Check your backend configuration first, as the 409 lock error often hides a deeper issue with how the state is being read from S3 or Azure Blob storage. while deleting the lock file works temporarily, it’s usually a symptom of a stale lease or a network timeout during the initial refresh. if you’re using a remote backend, ensure your IAM role has s3:GetObject and dynamodb:GetItem permissions explicitly defined for the state bucket. missing these can cause the lock acquisition to hang until it times out, triggering the 409. also, verify that the encrypt flag is set to true in your backend block if you’re using S3, as unencrypted state files sometimes cause unexpected drift detection logic to fail silently.

the drift itself is likely coming from attributes that Genesys Cloud manages server-side or computes dynamically. the genesyscloud_routing_queue resource has several fields that don’t map directly to the input payload, like member_count or status. terraform sees these as changes because the API returns them, but you didn’t declare them in your config. you need to add a lifecycle block to ignore these computed values. without this, every plan will show a diff even if nothing actually changed in your code. this is a common gotcha with the Genesys provider, especially for routing resources where the backend adds metadata automatically.

here’s how you should structure the resource to stop the noise. notice the ignore_changes array. it tells terraform to stop caring about those specific fields during plan and apply. this keeps your state file clean and prevents false positives.

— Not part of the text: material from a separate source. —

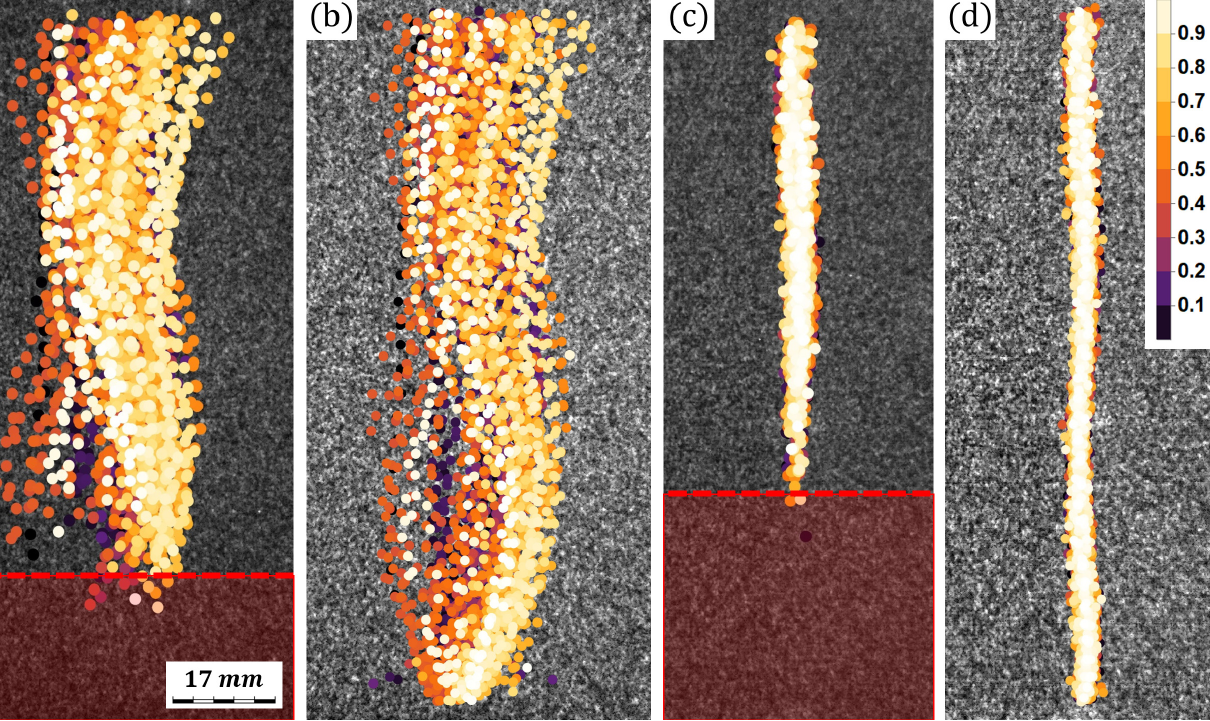
Figure 14. The locations of bubbles detected in the FOV for a sequence of 3000 images (30 s) at a 100 sccm flow rate for the model system from [8,43] (Section 2.1, horizontal inlet): no applied MF, ( a ) previous and ( b ) current image processing code; applied ∼ 265 mT horizontal MF, ( c ) previous and ( d ) current image processing code. Bubble locations are marked with dots color-coded in the chronological order of appearance. Note the color legend in ( d ): imaging starts at 0 and ends at 1. The red-tinted areas indicate the blind zones of the previously used image processing code. All sub-figures are to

resource "genesyscloud_routing_queue" "priority_support" {
 name = "Priority Support"
 description = "High tier queue"
 outbound_email = "[email protected]"

 lifecycle {
 ignore_changes = [
 member_count,
 status,
 last_updated_by_id,
 last_updated_date
 ]
 }
}

run terraform refresh after adding this. it should clear the phantom drift. if you still see issues, check the API response directly using GET /api/v2/routing/queues/{id} to see what fields are actually populated by the platform. sometimes the provider version is outdated and doesn’t match the API schema.